Dorothea Lange. Migrant mother.
Ya no tengo saliva de tanto susurrar canciones de cuna para apaciguarnos a mis hijos y a mí. La cadencia dulce e íntima de mi idioma me hacía olvidar que, aquí, en este país que no es el mío, mis palabras suenan huecas por mucho que las gesticule.
Ya no tengo caricias donde puedan anidar mis hijos. El desamparo navega por mi sangre, transformándola en hielo. El cansancio agarrota mis músculos. Mis gestos son fríos como los de los autómatas. La superficie de mi piel está surcada de grietas como la de una roca azotada por los embistes del mar. Grietas que convergen hacía mis ojos, hacía el socavón de mi boca. Mil gritos atascados en una oscuridad con olor a moho.
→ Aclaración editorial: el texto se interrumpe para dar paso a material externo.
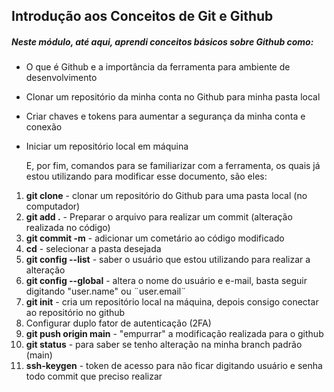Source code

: ## Introdução aos Conceitos de Git e Github



##### Neste módulo, até aqui, aprendi conceitos básicos sobre Github como:



- O que é Github e a importância da ferramenta para ambiente de desenvolvimento

- Clonar um repositório da minha conta no Github para minha pasta local

- Criar chaves e tokens para aumentar a segurança da minha conta e conexão

- Iniciar um repositório local em máquina

  

  E, por fim, comandos para se familiarizar com a ferramenta, os quais já estou utilizando para modificar esse documento, são eles:

1. **git clone** - clonar um repositório do Github para uma pasta local (no computador)
2. **git add .** - Preparar o arquivo para realizar um commit (alteração realizada no código)
3. **git commit -m** - adicionar um cometário ao código modificado
4. **cd** - selecionar a pasta desejada
5. **git config --list** - saber o usuário que estou utilizando para realizar a alteração
6. **git config --global** - altera o nome do usuário e e-mail, basta seguir digitando "user.name" ou ¨user.email¨
7. **git init** - cria um repositório local na máquina, depois consigo conectar ao repositório no github
8. Configurar duplo fator de autenticação (2FA)
9. **git push origin main** - "empurrar" a modificação realizada para o github
10. **git status** - para saber se tenho alteração na minha branch padrão (main)
11. **ssh-keygen** - token de acesso para não ficar digitando usuário e senha todo commit que preciso realizar

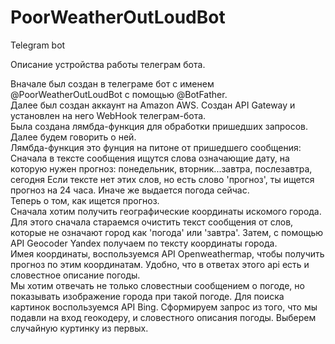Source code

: # PoorWeatherOutLoudBot
Telegram bot

Описание устройства работы телеграм бота.

Вначале был создан в телеграме бот с именем @PoorWeatherOutLoudBot c помощью @BotFather.<br>
Далее был создан аккаунт на Amazon AWS. Создан API Gateway и установлен на него WebHook телеграм-бота.<br>
Была создана лямбда-функция для обработки пришедших запросов. Далее будем говорить о ней.<br>
Лямбда-функция это фунция на питоне от пришедшего сообщения:<br>
Сначала в тексте сообщения ищутся слова означающие дату, на которую нужен прогноз: понедельник, вторник...завтра, послезавтра, сегодня
Если тексте нет этих слов, но есть слово 'прогноз', ты ищется прогноз на 24 часа. Иначе же выдается погода сейчас.<br>
Теперь о том, как ищется прогноз.<br>
Сначала хотим получить географические координаты искомого города. Для этого сначала стараемся очистить текст сообщения от слов, которые не означают город как 'погода' или 'завтра'. Затем, с помощью API Geocoder Yandex получаем по тексту координаты города.<br>
Имея координаты, воспользуемся API Openweathermap, чтобы получить прогноз по этим координатам.
Удобно, что в ответах этого api есть и словестное описание погоды.<br>
Мы хотим отвечать не только словестныи сообщением о погоде, но показывать изображение города при такой погоде. Для поиска картинок воспользуемся API Bing. Сформируем запрос из того, что мы подавли на вход геокодеру, и словестного описания погоды. Выберем случайную куртинку из первых.
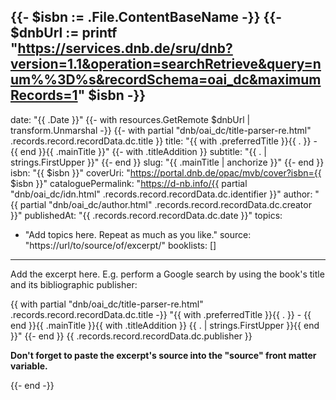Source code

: {{- $isbn := .File.ContentBaseName -}}
{{- $dnbUrl := printf "https://services.dnb.de/sru/dnb?version=1.1&operation=searchRetrieve&query=num%%3D%s&recordSchema=oai_dc&maximumRecords=1" $isbn -}}
---
date: "{{ .Date }}"
{{- with resources.GetRemote $dnbUrl | transform.Unmarshal -}}
{{- with partial "dnb/oai_dc/title-parser-re.html" .records.record.recordData.dc.title }}
title: "{{ with .preferredTitle }}{{ . }} - {{ end }}{{ .mainTitle }}"
{{- with .titleAddition }}
subtitle: "{{ . | strings.FirstUpper }}"
{{- end }}
slug: "{{ .mainTitle | anchorize }}"
{{- end }}
isbn: "{{ $isbn }}"
coverUri: "https://portal.dnb.de/opac/mvb/cover?isbn={{ $isbn }}"
cataloguePermalink: "https://d-nb.info/{{ partial "dnb/oai_dc/idn.html" .records.record.recordData.dc.identifier }}"
author: "{{ partial "dnb/oai_dc/author.html" .records.record.recordData.dc.creator }}"
publishedAt: "{{ .records.record.recordData.dc.date }}"
topics:
  - "Add topics here. Repeat as much as you like."
source: "https://url/to/source/of/excerpt/"
booklists: []
---

Add the excerpt here. E.g. perform a Google search by using the book's title and
its bibliographic publisher:

{{ with partial "dnb/oai_dc/title-parser-re.html" .records.record.recordData.dc.title -}}
"{{ with .preferredTitle }}{{ . }} - {{ end }}{{ .mainTitle }}{{ with .titleAddition }} {{ . | strings.FirstUpper }}{{ end }}"
{{- end }} {{ .records.record.recordData.dc.publisher }}

**Don't forget to paste the excerpt's source into the "source" front matter 
variable.**

{{- end -}}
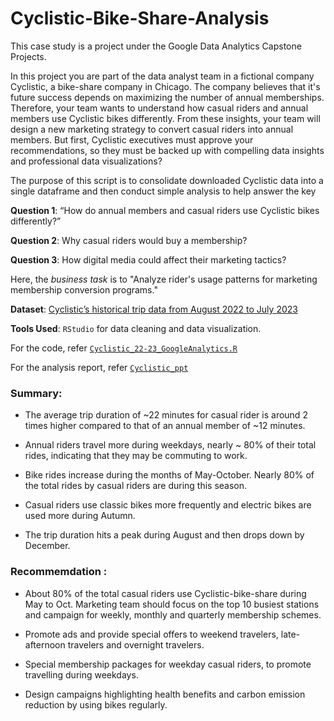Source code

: # Cyclistic-Bike-Share-Analysis


This case study is a project under the Google Data Analytics Capstone Projects.

In this project you are part of the data analyst team in a fictional company Cyclistic, a bike-share company in Chicago. The company believes that it's future success depends on maximizing the number of annual memberships. Therefore, your team wants to understand how casual riders and annual members use Cyclistic bikes differently. From these insights, your team will design a new marketing strategy to convert casual riders into annual members. But first, Cyclistic executives must approve your recommendations, so they must be backed up with compelling data insights and professional data visualizations?

The purpose of this script is to consolidate downloaded Cyclistic data into a single dataframe and then conduct simple analysis to help answer the key

**Question 1**: “How do annual members and casual riders use Cyclistic bikes differently?”

**Question 2**: Why casual riders would buy a membership? 

**Question 3**: How digital media could affect their marketing tactics?

Here, the *business task* is to "Analyze rider's usage patterns for marketing membership conversion programs."

**Dataset**: [Cyclistic’s historical trip data from August 2022 to July 2023](https://divvy-tripdata.s3.amazonaws.com/index.html)

**Tools Used**: `RStudio` for data cleaning and data visualization.

For the code, refer [`Cyclistic_22-23_GoogleAnalytics.R`](https://github.com/sitharavpk/Cyclistic-Bike-Share-Analysis/blob/main/Cyclistic_22-23_GoogleAnalytics.R)

For the analysis report, refer [`Cyclistic_ppt`](https://github.com/sitharavpk/Cyclistic-Bike-Share-Analysis/blob/main/Cyclistic-Analysis.pdf)


### Summary:
- The average trip duration of ~22 minutes for casual rider is around 2 times higher compared to that of an annual member of ~12 minutes.

- Annual riders travel more during weekdays, nearly ~ 80% of their total rides, indicating that they may be commuting to work.

- Bike rides increase during the months of May-October. Nearly 80% of the total rides by casual riders are during this season.

- Casual riders use classic bikes more frequently and electric bikes are used more during Autumn.

- The trip duration hits a peak during August and then drops down by December.


 ### Recommemdation :
- About 80% of the total casual riders use Cyclistic-bike-share during May to Oct. Marketing team should focus on the top 10 busiest stations and campaign for weekly, monthly and quarterly membership schemes.

- Promote ads and provide special offers to weekend travelers, late-afternoon travelers and overnight travelers. 

- Special membership packages for weekday casual riders, to promote travelling during weekdays.

- Design campaigns highlighting health benefits and carbon emission reduction by using bikes regularly.

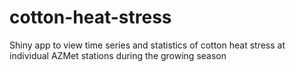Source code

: # cotton-heat-stress
Shiny app to view time series and statistics of cotton heat stress at individual AZMet stations during the growing season

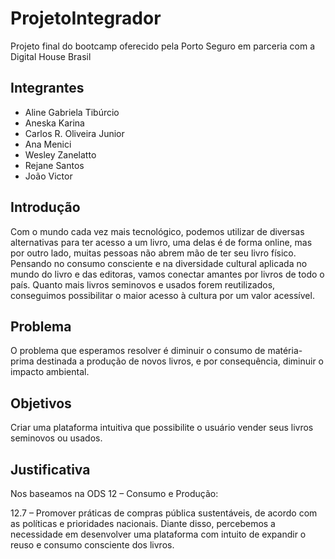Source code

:# ProjetoIntegrador
Projeto final do bootcamp oferecido pela Porto Seguro em parceria com a Digital House Brasil

## Integrantes

* Aline Gabriela Tibúrcio
* Aneska Karina
* Carlos R. Oliveira Junior
* Ana Menici
* Wesley Zanelatto
* Rejane Santos
* João Victor

## Introdução
Com o mundo cada vez mais tecnológico, podemos utilizar de diversas alternativas para ter acesso a um livro, uma delas é de forma online, mas por outro lado, muitas pessoas não abrem mão de ter seu livro físico.
Pensando no consumo consciente e na diversidade cultural aplicada no mundo do livro e das editoras, vamos conectar amantes por livros de todo o país. 
Quanto mais livros seminovos e usados forem reutilizados, conseguimos possibilitar o maior acesso à cultura por um valor acessível.

## Problema
O problema que esperamos resolver é diminuir o consumo de matéria-prima destinada a produção de novos livros, e por consequência, diminuir o impacto ambiental.

## Objetivos

Criar uma plataforma intuitiva que possibilite o usuário vender seus livros seminovos ou usados.

## Justificativa

Nos baseamos na ODS 12 – Consumo e Produção:

12.7 – Promover práticas de compras pública sustentáveis, de acordo com as políticas e prioridades nacionais.
Diante disso, percebemos a necessidade em desenvolver uma plataforma com intuito de expandir o reuso e consumo consciente dos livros.



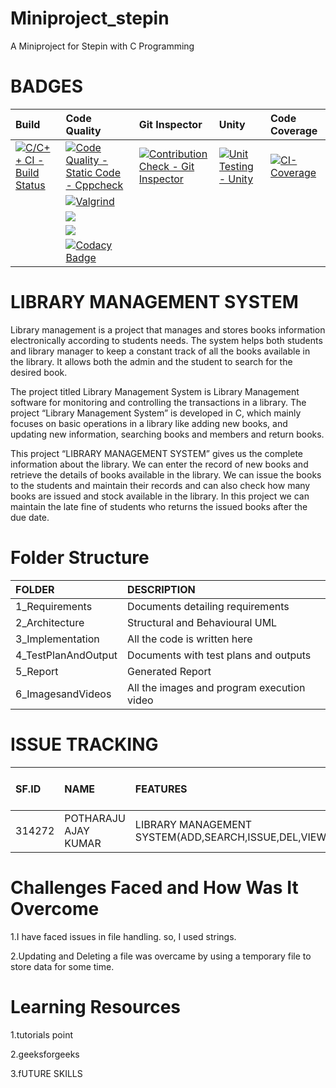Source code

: # Miniproject_stepin
A Miniproject for Stepin  with C Programming


# BADGES

|Build|Code Quality|Git Inspector|Unity|Code Coverage|
|:----|:-----------|:------------|:----|:------------|
|[![C/C++ CI - Build Status](https://github.com/ajay7997/miniproject_stepin/actions/workflows/c-cpp.yml/badge.svg)](https://github.com/ajay7997/miniproject_stepin/actions/workflows/c-cpp.yml)|[![Code Quality - Static Code - Cppcheck](https://github.com/ajay7997/miniproject_stepin/actions/workflows/cppcheck.yml/badge.svg)](https://github.com/ajay7997/miniproject_stepin/actions/workflows/cppcheck.yml)|[![Contribution Check - Git Inspector](https://github.com/ajay7997/miniproject_stepin/actions/workflows/gitinspector.yml/badge.svg)](https://github.com/ajay7997/miniproject_stepin/actions/workflows/gitinspector.yml)|[![Unit Testing - Unity](https://github.com/ajay7997/miniproject_stepin/actions/workflows/unity.yml/badge.svg)](https://github.com/ajay7997/miniproject_stepin/actions/workflows/unity.yml)|[![CI-Coverage](https://github.com/ajay7997/miniproject_stepin/actions/workflows/gcov.yml/badge.svg)](https://github.com/ajay7997/miniproject_stepin/actions/workflows/gcov.yml)|
||[![Valgrind](https://github.com/ajay7997/miniproject_stepin/actions/workflows/Valgrind.yml/badge.svg)](https://github.com/ajay7997/miniproject_stepin/actions/workflows/Valgrind.yml)||||
||![](https://www.code-inspector.com/project/25089/score/svg)||||
||![](https://www.code-inspector.com/project/25089/status/svg)||||
||[![Codacy Badge](https://app.codacy.com/project/badge/Grade/5b4bcc1362814fcdab701690f16827a4)](https://www.codacy.com/gh/ajay7997/miniproject_stepin/dashboard?utm_source=github.com&amp;utm_medium=referral&amp;utm_content=ajay7997/miniproject_stepin&amp;utm_campaign=Badge_Grade)||||




# **LIBRARY MANAGEMENT SYSTEM**

Library management is a project that manages and stores books information electronically according to students needs. The system helps both students and library manager to keep a constant track of all the books available in the library. It allows both the admin and the student to search for the desired book.

The project titled Library Management System is Library Management software for monitoring and controlling the transactions in a library. The project “Library Management System” is developed in C, which mainly focuses on basic operations in a library like adding new books, and updating new information, searching books and members and return books.

This project “LIBRARY MANAGEMENT SYSTEM” gives us the complete information about the library. We can enter the record of new books and retrieve the details of books available in the library. We can issue the books to the students and maintain their records and can also check how many books are issued and stock available in the library. In this project we can maintain the late fine of students who returns the issued books after the due date.

# Folder Structure
|FOLDER|DESCRIPTION|
|:-----|:----------|
|1_Requirements|Documents detailing requirements|
|2_Architecture|Structural and Behavioural UML|
|3_Implementation|All the code is written here|
|4_TestPlanAndOutput|Documents with test plans and outputs|
|5_Report|Generated Report|
|6_ImagesandVideos|All the images and program execution video|

# ISSUE TRACKING
|SF.ID|NAME|FEATURES|ISSUES RAISED|ISSUES RESOLVED|TOTAL TESTCASES|TOTAL TESTCASES PASSED|
|:----|:---|:-------|:------------|:--------------|:--------------|:---------------------|
|314272|POTHARAJU AJAY KUMAR|LIBRARY MANAGEMENT SYSTEM(ADD,SEARCH,ISSUE,DEL,VIEW)|3|3|5|5|

# Challenges Faced and How Was It Overcome
1.I have faced issues in file handling. so, I used strings.

2.Updating and Deleting a file was overcame by using a temporary file to store data for some time.

# Learning Resources
1.tutorials point

2.geeksforgeeks

3.fUTURE SKILLS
En cuanto a mi memoria (donde hasta ahora me refugiaba) me está abandonando:
los olores de nuestra casa, del huerto, el color de las flores del ciruelo, el sabor de sus jugosos frutos, el calor del cuerpo de mi marido, los caricias dulces de sus manos llenas de callos… todo se ahogó bajo los escombros.
Ya no tengo nada. Solo una realidad impregnada de mugre que el hambre desarticula en aristas roídas por las ratas que nos acechan desde la alcantarilla. Realidad que, hasta hace poco, tenía capacidad para distorsionar, capacidad que ahora me falla.
Dicen que la esperanza es lo último que se pierde.
Si esperanza es la respuesta a esta pregunta que me obsesiona: ¿Qué puedo hacer para salir de este atolladero donde no existe ni trabajo ni dignidad? entonces tengo esperanza.
Por muy escueta que sea la respuesta me será suficiente para encontrar una salida. La que sea.